§ Exercise goal
Provide the number of lines of the records that include "être", with no other content.

§ Extracted entries
::::::::::

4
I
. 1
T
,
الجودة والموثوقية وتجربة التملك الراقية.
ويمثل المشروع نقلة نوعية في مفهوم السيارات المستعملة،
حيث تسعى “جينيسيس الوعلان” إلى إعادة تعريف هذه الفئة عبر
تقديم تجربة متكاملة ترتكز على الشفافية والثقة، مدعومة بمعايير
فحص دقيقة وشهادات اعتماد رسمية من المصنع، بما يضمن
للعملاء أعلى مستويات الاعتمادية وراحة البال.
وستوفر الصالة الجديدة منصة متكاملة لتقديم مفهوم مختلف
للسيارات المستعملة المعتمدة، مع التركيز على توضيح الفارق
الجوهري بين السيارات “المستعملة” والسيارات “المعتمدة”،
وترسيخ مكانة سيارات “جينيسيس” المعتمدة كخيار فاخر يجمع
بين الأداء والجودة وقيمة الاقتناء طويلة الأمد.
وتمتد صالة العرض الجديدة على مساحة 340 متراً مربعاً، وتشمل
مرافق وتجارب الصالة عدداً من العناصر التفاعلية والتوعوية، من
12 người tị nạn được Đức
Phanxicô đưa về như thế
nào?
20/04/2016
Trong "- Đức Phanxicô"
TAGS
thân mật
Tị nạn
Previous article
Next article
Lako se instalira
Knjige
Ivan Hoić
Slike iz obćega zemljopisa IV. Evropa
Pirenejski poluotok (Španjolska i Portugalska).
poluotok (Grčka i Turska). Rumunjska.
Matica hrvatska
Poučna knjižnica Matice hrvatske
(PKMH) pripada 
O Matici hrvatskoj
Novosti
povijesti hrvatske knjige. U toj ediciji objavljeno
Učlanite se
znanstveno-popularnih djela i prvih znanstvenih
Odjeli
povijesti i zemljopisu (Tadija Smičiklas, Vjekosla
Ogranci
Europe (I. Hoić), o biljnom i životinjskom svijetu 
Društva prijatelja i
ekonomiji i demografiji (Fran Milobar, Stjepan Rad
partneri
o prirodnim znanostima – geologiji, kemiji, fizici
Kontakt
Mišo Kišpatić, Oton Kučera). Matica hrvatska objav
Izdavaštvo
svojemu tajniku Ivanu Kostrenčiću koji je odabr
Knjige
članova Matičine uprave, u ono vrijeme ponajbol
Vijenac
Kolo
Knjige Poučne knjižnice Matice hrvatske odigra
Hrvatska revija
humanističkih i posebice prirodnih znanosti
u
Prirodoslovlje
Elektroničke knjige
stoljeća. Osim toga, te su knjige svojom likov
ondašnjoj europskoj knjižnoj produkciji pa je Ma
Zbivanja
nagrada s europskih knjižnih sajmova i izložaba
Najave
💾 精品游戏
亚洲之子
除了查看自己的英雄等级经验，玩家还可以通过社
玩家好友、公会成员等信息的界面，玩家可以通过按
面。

::::::::::

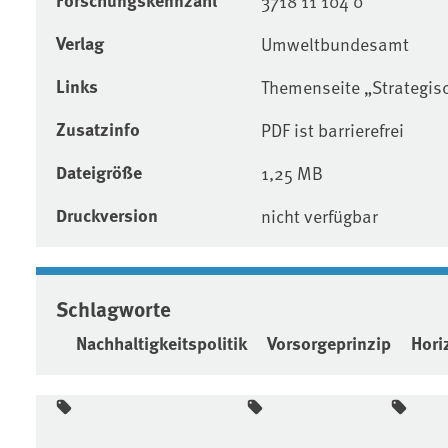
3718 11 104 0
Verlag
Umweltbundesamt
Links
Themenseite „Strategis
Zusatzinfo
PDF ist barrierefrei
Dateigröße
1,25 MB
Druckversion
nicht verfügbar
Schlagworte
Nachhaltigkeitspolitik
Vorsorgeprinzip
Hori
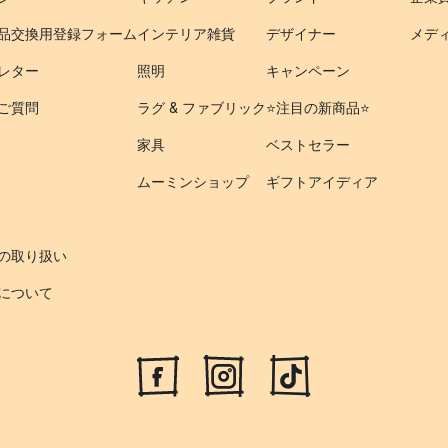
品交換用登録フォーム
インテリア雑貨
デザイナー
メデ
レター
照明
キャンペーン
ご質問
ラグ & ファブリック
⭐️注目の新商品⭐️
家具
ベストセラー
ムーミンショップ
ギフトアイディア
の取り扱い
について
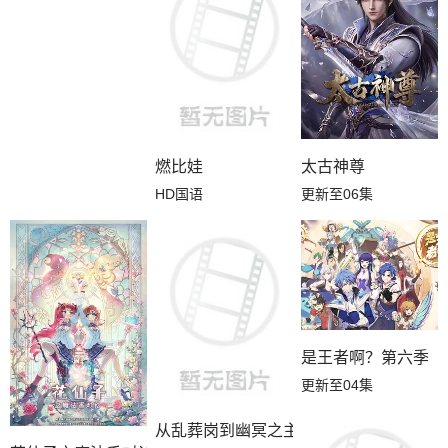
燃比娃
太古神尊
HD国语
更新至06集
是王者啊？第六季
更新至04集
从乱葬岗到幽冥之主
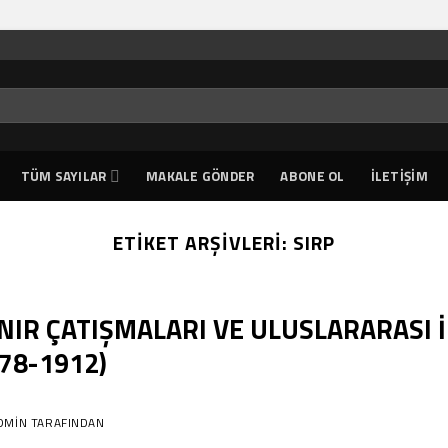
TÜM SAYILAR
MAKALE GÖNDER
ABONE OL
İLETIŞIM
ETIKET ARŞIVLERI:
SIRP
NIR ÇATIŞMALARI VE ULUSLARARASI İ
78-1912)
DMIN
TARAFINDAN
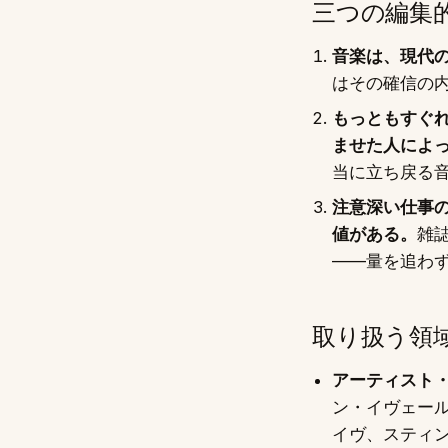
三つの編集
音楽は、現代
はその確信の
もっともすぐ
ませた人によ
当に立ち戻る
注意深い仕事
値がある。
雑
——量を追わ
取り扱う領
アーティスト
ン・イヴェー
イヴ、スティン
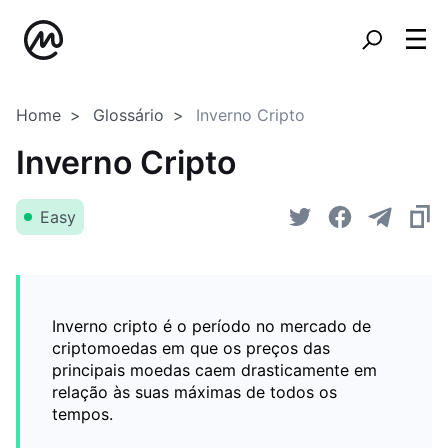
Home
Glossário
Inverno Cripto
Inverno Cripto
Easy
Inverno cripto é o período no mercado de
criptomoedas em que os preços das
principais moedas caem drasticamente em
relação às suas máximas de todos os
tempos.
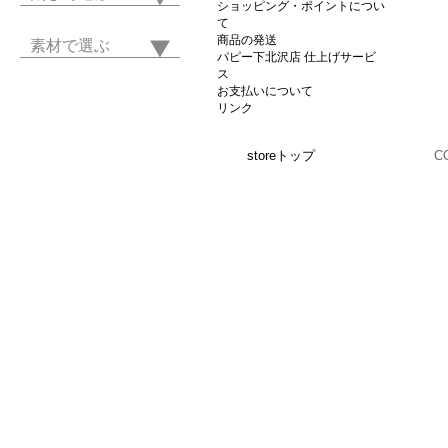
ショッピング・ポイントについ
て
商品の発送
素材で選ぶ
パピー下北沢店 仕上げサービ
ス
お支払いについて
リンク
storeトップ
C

::::::::::

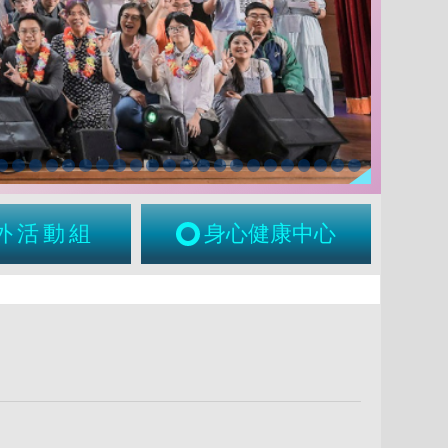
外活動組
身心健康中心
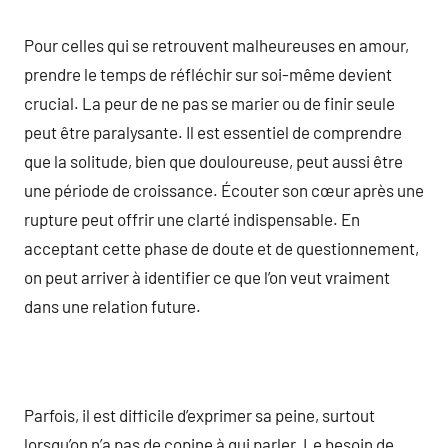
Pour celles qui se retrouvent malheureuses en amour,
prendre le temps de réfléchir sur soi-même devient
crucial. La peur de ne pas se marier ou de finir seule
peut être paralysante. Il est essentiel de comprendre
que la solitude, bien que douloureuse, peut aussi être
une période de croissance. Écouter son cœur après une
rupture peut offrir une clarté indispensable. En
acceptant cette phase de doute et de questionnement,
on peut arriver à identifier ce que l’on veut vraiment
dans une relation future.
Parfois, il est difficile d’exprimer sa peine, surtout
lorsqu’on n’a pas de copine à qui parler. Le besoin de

::::::::::

§ Problem solution
2